### [THE TASK]
Arrange the text lines from the entries below as one numbered list, leaving out any blank lines.

### [ENTRIES PROVIDED]
*****

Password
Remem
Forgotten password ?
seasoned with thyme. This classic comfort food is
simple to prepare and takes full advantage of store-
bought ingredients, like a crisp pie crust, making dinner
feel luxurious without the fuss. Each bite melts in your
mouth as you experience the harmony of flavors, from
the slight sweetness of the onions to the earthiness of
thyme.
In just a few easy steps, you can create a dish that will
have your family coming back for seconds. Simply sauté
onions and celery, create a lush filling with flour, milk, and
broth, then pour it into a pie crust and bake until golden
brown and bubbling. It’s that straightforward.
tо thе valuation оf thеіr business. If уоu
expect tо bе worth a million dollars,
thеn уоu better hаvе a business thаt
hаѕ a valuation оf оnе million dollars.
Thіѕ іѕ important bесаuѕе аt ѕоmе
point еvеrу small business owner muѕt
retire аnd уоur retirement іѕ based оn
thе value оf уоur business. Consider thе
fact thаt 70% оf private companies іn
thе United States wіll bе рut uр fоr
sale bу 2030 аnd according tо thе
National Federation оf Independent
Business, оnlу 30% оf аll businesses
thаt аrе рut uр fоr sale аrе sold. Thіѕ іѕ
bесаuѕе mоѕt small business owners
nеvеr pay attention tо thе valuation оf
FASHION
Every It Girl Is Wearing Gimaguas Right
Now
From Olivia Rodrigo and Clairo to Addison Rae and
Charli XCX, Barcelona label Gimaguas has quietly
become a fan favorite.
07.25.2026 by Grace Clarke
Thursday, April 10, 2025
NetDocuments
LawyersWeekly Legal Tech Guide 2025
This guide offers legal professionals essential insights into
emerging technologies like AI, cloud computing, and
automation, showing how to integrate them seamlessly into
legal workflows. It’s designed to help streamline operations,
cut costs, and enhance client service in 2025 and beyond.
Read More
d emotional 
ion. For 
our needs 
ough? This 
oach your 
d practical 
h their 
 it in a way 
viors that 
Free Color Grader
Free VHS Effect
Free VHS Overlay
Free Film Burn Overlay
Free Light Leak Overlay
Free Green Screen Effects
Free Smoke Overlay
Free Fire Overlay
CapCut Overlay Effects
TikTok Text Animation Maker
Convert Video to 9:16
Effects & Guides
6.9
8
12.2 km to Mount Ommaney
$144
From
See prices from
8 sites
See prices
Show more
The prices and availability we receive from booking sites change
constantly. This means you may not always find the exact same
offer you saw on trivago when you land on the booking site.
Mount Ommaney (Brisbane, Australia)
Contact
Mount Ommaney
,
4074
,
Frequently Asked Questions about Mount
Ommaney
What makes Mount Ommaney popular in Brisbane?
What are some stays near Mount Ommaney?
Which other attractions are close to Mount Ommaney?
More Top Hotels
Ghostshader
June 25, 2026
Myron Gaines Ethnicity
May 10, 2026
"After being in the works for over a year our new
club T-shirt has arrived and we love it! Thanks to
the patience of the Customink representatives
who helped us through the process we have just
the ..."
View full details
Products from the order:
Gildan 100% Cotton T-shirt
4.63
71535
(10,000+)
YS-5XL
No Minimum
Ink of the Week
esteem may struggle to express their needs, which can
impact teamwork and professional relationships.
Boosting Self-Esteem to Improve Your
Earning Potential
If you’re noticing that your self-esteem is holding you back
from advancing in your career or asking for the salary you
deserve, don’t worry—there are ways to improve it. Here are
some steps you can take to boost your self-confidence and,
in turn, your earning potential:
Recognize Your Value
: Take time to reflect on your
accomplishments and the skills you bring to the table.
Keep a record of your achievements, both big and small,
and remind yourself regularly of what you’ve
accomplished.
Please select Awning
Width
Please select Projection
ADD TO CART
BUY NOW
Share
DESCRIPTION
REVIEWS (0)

*****

### [EXERCISE OUTPUT]
1. Password
2. Remem
3. Forgotten password ?
4. seasoned with thyme. This classic comfort food is
5. simple to prepare and takes full advantage of store-
6. bought ingredients, like a crisp pie crust, making dinner
7. feel luxurious without the fuss. Each bite melts in your
8. mouth as you experience the harmony of flavors, from
9. the slight sweetness of the onions to the earthiness of
10. thyme.
11. In just a few easy steps, you can create a dish that will
12. have your family coming back for seconds. Simply sauté
13. onions and celery, create a lush filling with flour, milk, and
14. broth, then pour it into a pie crust and bake until golden
15. brown and bubbling. It’s that straightforward.
16. tо thе valuation оf thеіr business. If уоu
17. expect tо bе worth a million dollars,
18. thеn уоu better hаvе a business thаt
19. hаѕ a valuation оf оnе million dollars.
20. Thіѕ іѕ important bесаuѕе аt ѕоmе
21. point еvеrу small business owner muѕt
22. retire аnd уоur retirement іѕ based оn
23. thе value оf уоur business. Consider thе
24. fact thаt 70% оf private companies іn
25. thе United States wіll bе рut uр fоr
26. sale bу 2030 аnd according tо thе
27. National Federation оf Independent
28. Business, оnlу 30% оf аll businesses
29. thаt аrе рut uр fоr sale аrе sold. Thіѕ іѕ
30. bесаuѕе mоѕt small business owners
31. nеvеr pay attention tо thе valuation оf
32. FASHION
33. Every It Girl Is Wearing Gimaguas Right
34. Now
35. From Olivia Rodrigo and Clairo to Addison Rae and
36. Charli XCX, Barcelona label Gimaguas has quietly
37. become a fan favorite.
38. 07.25.2026 by Grace Clarke
39. Thursday, April 10, 2025
40. NetDocuments
41. LawyersWeekly Legal Tech Guide 2025
42. This guide offers legal professionals essential insights into
43. emerging technologies like AI, cloud computing, and
44. automation, showing how to integrate them seamlessly into
45. legal workflows. It’s designed to help streamline operations,
46. cut costs, and enhance client service in 2025 and beyond.
47. Read More
48. d emotional 
49. ion. For 
50. our needs 
51. ough? This 
52. oach your 
53. d practical 
54. h their 
55.  it in a way 
56. viors that 
57. Free Color Grader
58. Free VHS Effect
59. Free VHS Overlay
60. Free Film Burn Overlay
61. Free Light Leak Overlay
62. Free Green Screen Effects
63. Free Smoke Overlay
64. Free Fire Overlay
65. CapCut Overlay Effects
66. TikTok Text Animation Maker
67. Convert Video to 9:16
68. Effects & Guides
69. 6.9
70. 8
71. 12.2 km to Mount Ommaney
72. $144
73. From
74. See prices from
75. 8 sites
76. See prices
77. Show more
78. The prices and availability we receive from booking sites change
79. constantly. This means you may not always find the exact same
80. offer you saw on trivago when you land on the booking site.
81. Mount Ommaney (Brisbane, Australia)
82. Contact
83. Mount Ommaney
84. ,
85. 4074
86. ,
87. Frequently Asked Questions about Mount
88. Ommaney
89. What makes Mount Ommaney popular in Brisbane?
90. What are some stays near Mount Ommaney?
91. Which other attractions are close to Mount Ommaney?
92. More Top Hotels
93. Ghostshader
94. June 25, 2026
95. Myron Gaines Ethnicity
96. May 10, 2026
97. "After being in the works for over a year our new
98. club T-shirt has arrived and we love it! Thanks to
99. the patience of the Customink representatives
100. who helped us through the process we have just
101. the ..."
102. View full details
103. Products from the order:
104. Gildan 100% Cotton T-shirt
105. 4.63
106. 71535
107. (10,000+)
108. YS-5XL
109. No Minimum
110. Ink of the Week
111. esteem may struggle to express their needs, which can
112. impact teamwork and professional relationships.
113. Boosting Self-Esteem to Improve Your
114. Earning Potential
115. If you’re noticing that your self-esteem is holding you back
116. from advancing in your career or asking for the salary you
117. deserve, don’t worry—there are ways to improve it. Here are
118. some steps you can take to boost your self-confidence and,
119. in turn, your earning potential:
120. Recognize Your Value
121. : Take time to reflect on your
122. accomplishments and the skills you bring to the table.
123. Keep a record of your achievements, both big and small,
124. and remind yourself regularly of what you’ve
125. accomplished.
126. Please select Awning
127. Width
128. Please select Projection
129. ADD TO CART
130. BUY NOW
131. Share
132. DESCRIPTION
133. REVIEWS (0)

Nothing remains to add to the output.